* Extrait du document
►
Journal
Sébastien Daucé et l’ensemble Correspondances à Caen – Toutes les qualités pour servir Bach – Compte-rendu
Connu et reconnu depuis longtemps pour sa passion et ses interprétations des maîtres français (célèbres et méconnus) du XVIe siècle, Sébastien Daucé (photo) élargit et enrichit, année après année, son univers musical. Avec son ensemble Correspondances – couronné il y peu par le prestigieux Prix Liliane-Bettencourt pour le chant choral – il a entrepris un véritable voyage qui l’a déjà conduit en Italie, en Angleterre, en Allemagne du Nord et aujourd’hui en Thuringe.
Après Buxtehude et les Membra Jesu Nostri, Jean-Sébastien Bach s’imposait naturellement. Sébastien Daucé a ainsi choisi trois des cinq cantates composées à Mülhausen vers 1707 : « Aus der Tiefe ruf’ ich sur dir » (BWV 131), « Actus tragicus » (BWV 106) et « Christ lag in Todesbanden ». (BWV 4). Ces trois œuvres ont en commun d’être structurées et nourries par des chorals et de ne comporter aucun récitatif ; elles s’ouvrent par une courte sinfonia et le jeune Bach de 22 ans qui, à Mülhausen, a le seul titre d’organiste, démontre dans chaque « Kirchenmusik » son art maîtrisé du contrepoint.
◄
* Lignes
►
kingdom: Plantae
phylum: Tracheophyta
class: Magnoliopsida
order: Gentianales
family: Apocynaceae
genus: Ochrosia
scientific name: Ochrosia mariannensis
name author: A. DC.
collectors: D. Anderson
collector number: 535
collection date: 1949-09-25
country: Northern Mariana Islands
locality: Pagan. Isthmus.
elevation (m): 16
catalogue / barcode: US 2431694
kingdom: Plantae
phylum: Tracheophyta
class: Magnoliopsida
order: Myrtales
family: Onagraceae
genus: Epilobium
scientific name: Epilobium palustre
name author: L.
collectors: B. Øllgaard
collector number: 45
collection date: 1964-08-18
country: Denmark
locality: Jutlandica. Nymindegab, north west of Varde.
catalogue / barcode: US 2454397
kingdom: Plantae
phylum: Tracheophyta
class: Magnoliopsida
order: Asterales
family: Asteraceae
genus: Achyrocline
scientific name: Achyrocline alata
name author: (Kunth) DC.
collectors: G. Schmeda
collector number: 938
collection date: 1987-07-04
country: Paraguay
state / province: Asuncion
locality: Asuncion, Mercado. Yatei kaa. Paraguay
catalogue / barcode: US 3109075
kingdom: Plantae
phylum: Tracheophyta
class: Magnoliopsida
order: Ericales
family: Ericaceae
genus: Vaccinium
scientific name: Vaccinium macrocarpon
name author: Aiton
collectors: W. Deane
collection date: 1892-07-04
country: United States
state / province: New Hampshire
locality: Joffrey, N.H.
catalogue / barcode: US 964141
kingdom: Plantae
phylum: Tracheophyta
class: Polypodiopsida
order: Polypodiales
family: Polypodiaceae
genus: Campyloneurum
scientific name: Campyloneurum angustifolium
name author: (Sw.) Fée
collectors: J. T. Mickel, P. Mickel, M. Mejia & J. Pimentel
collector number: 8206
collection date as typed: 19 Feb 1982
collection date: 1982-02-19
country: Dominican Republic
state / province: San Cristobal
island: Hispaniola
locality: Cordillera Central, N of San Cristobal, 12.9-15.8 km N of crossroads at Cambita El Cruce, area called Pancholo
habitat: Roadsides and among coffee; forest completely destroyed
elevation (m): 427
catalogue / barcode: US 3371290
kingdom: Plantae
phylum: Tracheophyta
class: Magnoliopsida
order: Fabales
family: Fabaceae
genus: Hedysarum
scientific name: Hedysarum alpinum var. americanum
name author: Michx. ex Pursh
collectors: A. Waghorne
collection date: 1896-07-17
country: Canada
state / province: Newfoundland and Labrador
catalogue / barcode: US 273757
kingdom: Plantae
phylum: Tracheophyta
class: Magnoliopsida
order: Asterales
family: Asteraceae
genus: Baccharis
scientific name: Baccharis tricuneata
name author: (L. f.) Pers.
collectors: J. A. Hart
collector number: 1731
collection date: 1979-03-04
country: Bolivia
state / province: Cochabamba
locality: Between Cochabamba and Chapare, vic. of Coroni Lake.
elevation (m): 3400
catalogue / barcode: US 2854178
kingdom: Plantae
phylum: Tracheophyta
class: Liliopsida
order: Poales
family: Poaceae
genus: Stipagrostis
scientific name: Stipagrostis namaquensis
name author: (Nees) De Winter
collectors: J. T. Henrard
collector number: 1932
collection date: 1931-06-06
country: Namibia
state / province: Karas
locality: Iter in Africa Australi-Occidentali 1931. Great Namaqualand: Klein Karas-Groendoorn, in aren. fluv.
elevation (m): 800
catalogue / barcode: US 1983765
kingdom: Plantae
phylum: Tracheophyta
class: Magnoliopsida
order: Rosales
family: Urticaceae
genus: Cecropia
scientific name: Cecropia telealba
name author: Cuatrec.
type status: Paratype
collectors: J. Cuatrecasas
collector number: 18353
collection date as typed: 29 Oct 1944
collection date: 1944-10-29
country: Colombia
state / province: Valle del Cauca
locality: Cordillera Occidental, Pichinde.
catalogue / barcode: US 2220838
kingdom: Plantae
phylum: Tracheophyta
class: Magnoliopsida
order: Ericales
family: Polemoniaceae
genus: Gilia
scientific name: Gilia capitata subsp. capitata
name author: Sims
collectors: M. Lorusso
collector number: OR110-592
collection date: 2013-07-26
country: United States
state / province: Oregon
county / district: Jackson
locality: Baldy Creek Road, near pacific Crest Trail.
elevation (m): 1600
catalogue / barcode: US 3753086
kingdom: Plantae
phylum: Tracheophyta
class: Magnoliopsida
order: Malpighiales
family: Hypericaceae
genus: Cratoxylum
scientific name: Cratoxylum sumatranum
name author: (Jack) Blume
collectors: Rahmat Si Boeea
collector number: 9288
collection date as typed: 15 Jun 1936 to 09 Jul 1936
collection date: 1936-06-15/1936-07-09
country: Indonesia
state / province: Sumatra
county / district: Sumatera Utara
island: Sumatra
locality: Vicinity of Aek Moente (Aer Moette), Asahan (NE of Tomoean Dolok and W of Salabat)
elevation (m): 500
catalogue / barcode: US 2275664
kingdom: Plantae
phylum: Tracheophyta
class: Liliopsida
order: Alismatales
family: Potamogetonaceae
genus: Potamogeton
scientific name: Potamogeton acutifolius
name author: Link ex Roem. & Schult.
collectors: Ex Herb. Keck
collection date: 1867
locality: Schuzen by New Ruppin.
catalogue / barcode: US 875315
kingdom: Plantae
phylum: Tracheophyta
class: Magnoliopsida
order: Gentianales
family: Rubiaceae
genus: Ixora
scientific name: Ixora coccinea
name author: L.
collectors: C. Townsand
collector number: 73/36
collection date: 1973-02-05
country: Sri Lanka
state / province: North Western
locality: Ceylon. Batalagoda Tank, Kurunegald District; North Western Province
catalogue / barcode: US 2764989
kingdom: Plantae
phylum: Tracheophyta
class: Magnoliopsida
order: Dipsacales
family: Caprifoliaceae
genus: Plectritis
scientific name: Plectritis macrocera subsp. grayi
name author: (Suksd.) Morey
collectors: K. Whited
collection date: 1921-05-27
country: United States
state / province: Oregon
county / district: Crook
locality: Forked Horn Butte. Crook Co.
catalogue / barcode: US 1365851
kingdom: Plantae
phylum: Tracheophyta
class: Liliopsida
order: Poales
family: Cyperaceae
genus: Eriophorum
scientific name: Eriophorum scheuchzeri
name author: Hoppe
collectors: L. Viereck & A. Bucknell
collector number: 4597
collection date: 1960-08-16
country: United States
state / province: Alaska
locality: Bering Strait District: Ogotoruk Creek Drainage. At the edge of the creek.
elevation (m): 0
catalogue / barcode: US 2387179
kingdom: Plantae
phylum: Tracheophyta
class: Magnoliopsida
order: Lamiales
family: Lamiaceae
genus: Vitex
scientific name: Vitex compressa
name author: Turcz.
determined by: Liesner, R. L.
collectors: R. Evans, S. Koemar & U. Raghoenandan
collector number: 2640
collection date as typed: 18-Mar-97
◄
* Exercices
[a] Ces affirmations sont-elles conformes au compte-rendu ? Répondez par oui ou par non en citant les mots décisifs du texte. (i) Sébastien Daucé a retenu trois des cinq cantates composées à Mülhausen vers 1707. (ii) Les trois œuvres choisies comportent plusieurs récitatifs. (iii) À Mülhausen, Bach portait le titre de cantor.
[b] D’après le compte-rendu, quel prix l’ensemble Correspondances a-t-il reçu ?

* Les réponses
[a]
(i) Oui : « trois des cinq cantates composées à Mülhausen vers 1707 ».
(ii) Non : « de ne comporter aucun récitatif ».
(iii) Non : « a le seul titre d’organiste ».

[b] Le prestigieux Prix Liliane-Bettencourt pour le chant choral.